GR L 29613; (September, 1984) (Digest)
G.R. No. L-29613 September 18, 1984
Apolinar S. Fojas, petitioner-appellee, vs. Saturnina R. de Grey, respondent-appellant.
FACTS
Saturnina R. de Grey, having a preferential right to purchase a friar land lot from the government, executed a notarized Deed of Assignment on July 24, 1956, assigning her rights over a 1.5-hectare portion of Lot No. 2845 to Apolinar S. Fojas. The condition was that Fojas would pay the Bureau of Lands the corresponding price. De Grey later exercised her right and fully paid for the entire lot, securing TCT No. T-2376 in her name in 1960.

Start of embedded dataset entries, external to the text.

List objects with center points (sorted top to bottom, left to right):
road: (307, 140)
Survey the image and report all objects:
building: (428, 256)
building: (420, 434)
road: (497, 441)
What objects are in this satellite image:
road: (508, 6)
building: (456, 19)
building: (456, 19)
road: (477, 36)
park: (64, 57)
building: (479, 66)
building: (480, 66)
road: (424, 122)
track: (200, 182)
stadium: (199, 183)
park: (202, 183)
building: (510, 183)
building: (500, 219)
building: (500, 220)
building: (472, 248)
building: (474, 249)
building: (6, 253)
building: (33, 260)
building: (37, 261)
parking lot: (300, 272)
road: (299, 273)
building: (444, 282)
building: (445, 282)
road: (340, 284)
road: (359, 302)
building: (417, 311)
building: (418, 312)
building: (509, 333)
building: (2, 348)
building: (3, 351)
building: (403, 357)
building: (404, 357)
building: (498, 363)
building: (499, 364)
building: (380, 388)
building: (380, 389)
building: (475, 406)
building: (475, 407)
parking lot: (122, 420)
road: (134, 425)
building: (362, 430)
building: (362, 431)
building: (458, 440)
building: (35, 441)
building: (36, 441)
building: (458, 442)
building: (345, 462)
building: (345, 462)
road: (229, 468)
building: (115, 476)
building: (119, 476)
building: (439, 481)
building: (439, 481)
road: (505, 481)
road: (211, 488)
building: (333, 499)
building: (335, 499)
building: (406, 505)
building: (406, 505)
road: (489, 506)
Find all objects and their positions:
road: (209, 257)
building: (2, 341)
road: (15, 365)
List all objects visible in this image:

Upon learning of the title issuance, Fojas ascertained his share’s cost at P277.05, offered payment to De Grey, and requested annotation of his rights on her title. De Grey refused. Fojas then filed a petition under Section 112 of the Land Registration Act in the Court of First Instance of Cavite, acting as a land registration court, to compel De Grey to surrender her owner’s duplicate certificate for annotation and deposited the payment with the court. After an ex-parte hearing due to De Grey’s non-appearance, the trial court ordered her to surrender the title.
ISSUE
Whether the trial court, acting as a land registration court under Section 112 of the Land Registration Act, had jurisdiction over the contentious petition for annotation.
RULING
The Supreme Court ruled that the trial court lacked jurisdiction. The legal logic is anchored on the limited and summary nature of proceedings under Section 112 of the Land Registration Act. Jurisprudence consistently holds that relief under this provision is only appropriate when there is unanimity among parties or no adverse claim or serious objection. The case became contentious and adversarial when De Grey refused Fojas’s offer, raised objections to the annotation, and contested the validity of the Deed of Assignment itself, arguing it violated the Friar Lands Act’s prohibition on conveyance within five years.

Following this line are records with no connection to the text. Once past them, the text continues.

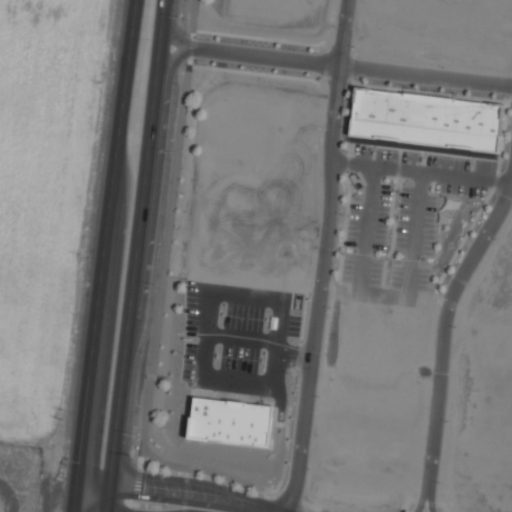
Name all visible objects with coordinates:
road: (345, 33)
road: (175, 37)
road: (263, 57)
road: (174, 60)
road: (426, 76)
building: (426, 120)
building: (424, 123)
crop: (41, 198)
road: (106, 256)
road: (138, 256)
road: (321, 290)
road: (446, 328)
building: (229, 423)
traffic signals: (79, 480)
traffic signals: (112, 484)
road: (177, 494)
road: (424, 499)
road: (430, 499)
traffic signals: (75, 512)
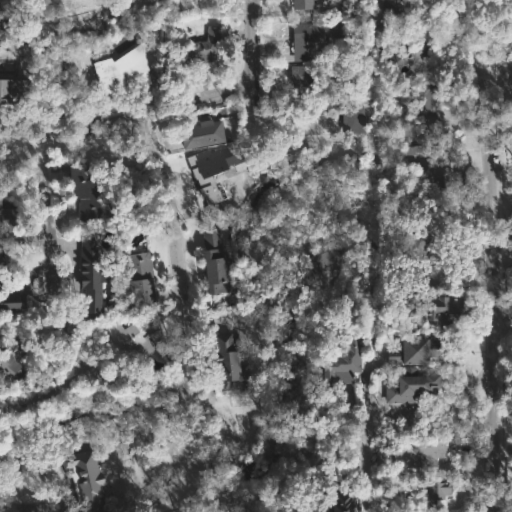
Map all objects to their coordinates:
building: (300, 4)
building: (302, 4)
building: (391, 6)
building: (71, 13)
building: (3, 22)
road: (253, 30)
building: (355, 31)
building: (310, 37)
building: (313, 37)
road: (465, 41)
building: (410, 47)
building: (204, 48)
building: (196, 49)
building: (20, 52)
building: (406, 55)
building: (121, 69)
building: (125, 70)
building: (10, 75)
road: (501, 75)
building: (300, 81)
building: (13, 91)
building: (424, 103)
building: (429, 105)
road: (135, 118)
building: (313, 123)
building: (198, 134)
building: (201, 134)
building: (432, 161)
building: (436, 165)
building: (211, 166)
building: (213, 169)
building: (85, 190)
building: (80, 192)
building: (5, 229)
building: (6, 232)
building: (211, 238)
building: (510, 244)
building: (408, 247)
building: (411, 249)
road: (175, 253)
building: (321, 261)
building: (210, 263)
road: (49, 265)
building: (324, 265)
building: (215, 270)
building: (84, 272)
building: (92, 273)
building: (136, 278)
building: (140, 278)
building: (1, 290)
building: (7, 291)
road: (496, 291)
building: (438, 306)
building: (440, 309)
road: (505, 327)
building: (127, 341)
building: (128, 341)
building: (408, 349)
building: (411, 352)
building: (10, 357)
building: (12, 358)
building: (227, 361)
building: (337, 361)
building: (228, 363)
building: (341, 363)
road: (87, 378)
building: (406, 385)
building: (411, 387)
road: (148, 438)
road: (363, 448)
building: (408, 452)
building: (420, 453)
building: (85, 479)
building: (84, 481)
building: (435, 491)
building: (437, 492)
building: (336, 499)
building: (338, 500)
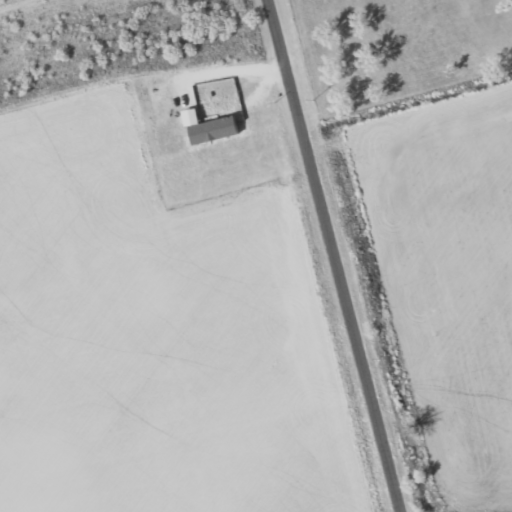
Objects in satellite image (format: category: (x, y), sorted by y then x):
building: (190, 112)
building: (212, 126)
road: (337, 256)
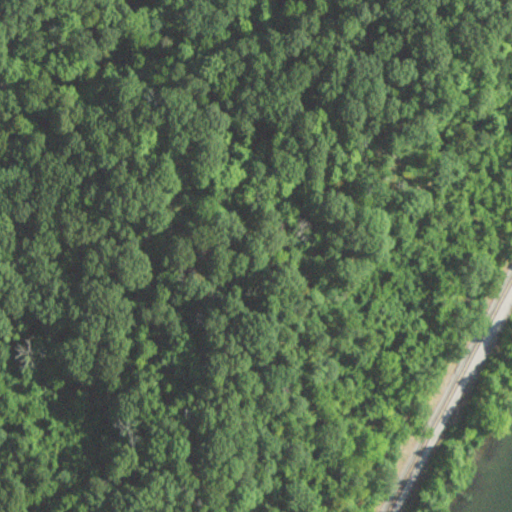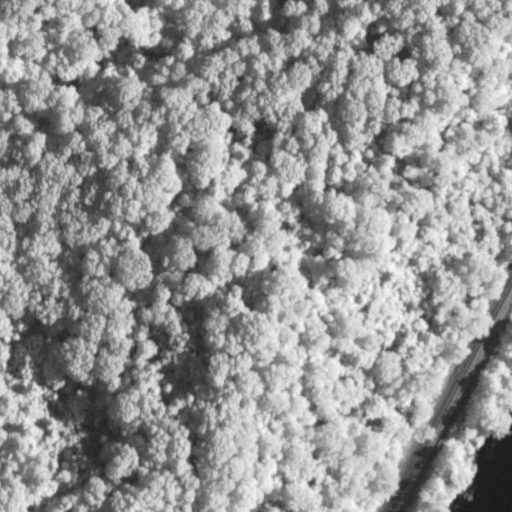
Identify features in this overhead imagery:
railway: (450, 394)
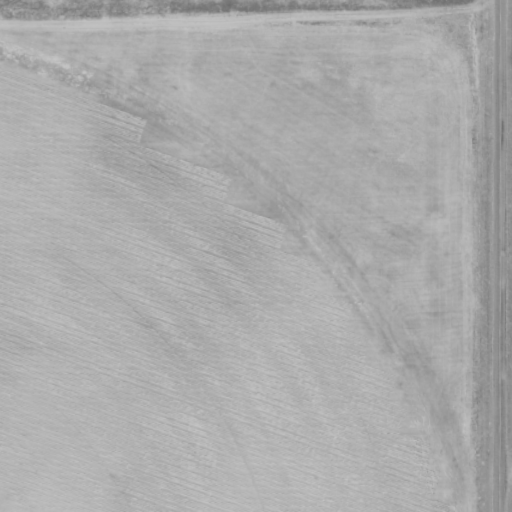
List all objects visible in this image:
road: (500, 256)
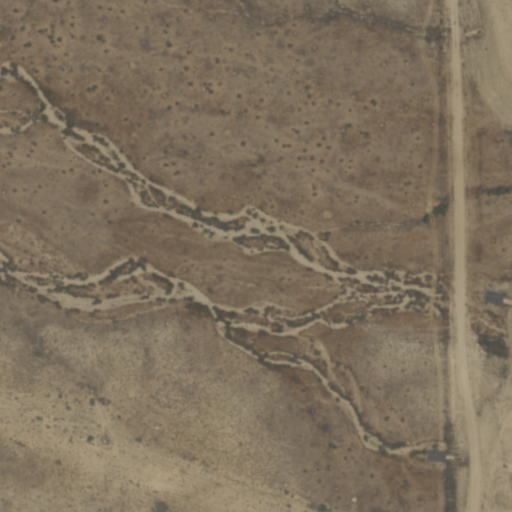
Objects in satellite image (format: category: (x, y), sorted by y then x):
park: (39, 492)
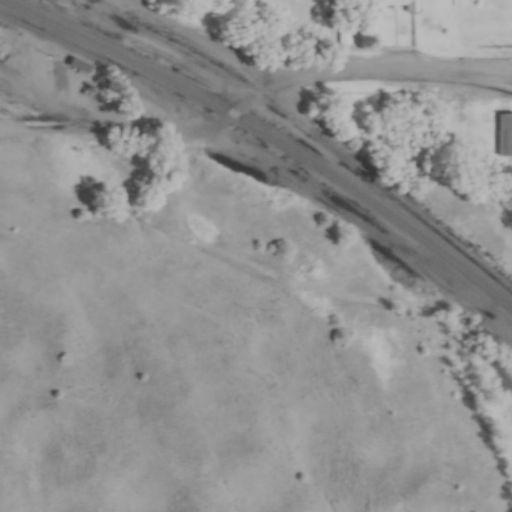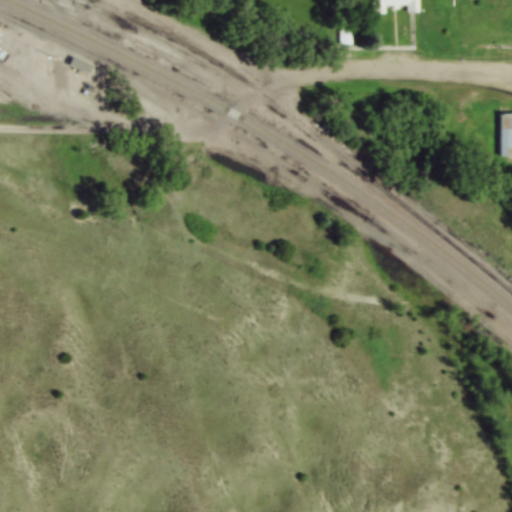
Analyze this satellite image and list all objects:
building: (398, 5)
building: (83, 66)
road: (255, 96)
railway: (270, 131)
building: (503, 136)
building: (504, 137)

Since a substantial controversy existed, the matter ceased to be a mere administrative annotation and transformed into a dispute requiring adjudication of rights, which falls outside the summary jurisdiction of a land registration court. Such a contentious case must be threshed out in an ordinary civil action. Consequently, the trial court, proceeding as a land registration court without proper jurisdiction over the subject matter, rendered a null and void order. The Supreme Court set aside the appealed order.